■ **What the task requires**
Reprint all entries without any alteration.

Content starts

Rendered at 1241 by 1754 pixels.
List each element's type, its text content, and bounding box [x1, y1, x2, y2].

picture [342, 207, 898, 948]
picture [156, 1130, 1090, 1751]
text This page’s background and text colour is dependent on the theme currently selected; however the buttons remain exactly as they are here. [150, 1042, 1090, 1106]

Content ends

■ **Result of the task**
Rendered at 1241 by 1754 pixels.
List each element's type, its text content, and bounding box [x1, y1, x2, y2].

picture [342, 207, 898, 948]
picture [156, 1130, 1090, 1751]
text This page’s background and text colour is dependent on the theme currently selected; however the buttons remain exactly as they are here. [150, 1042, 1090, 1106]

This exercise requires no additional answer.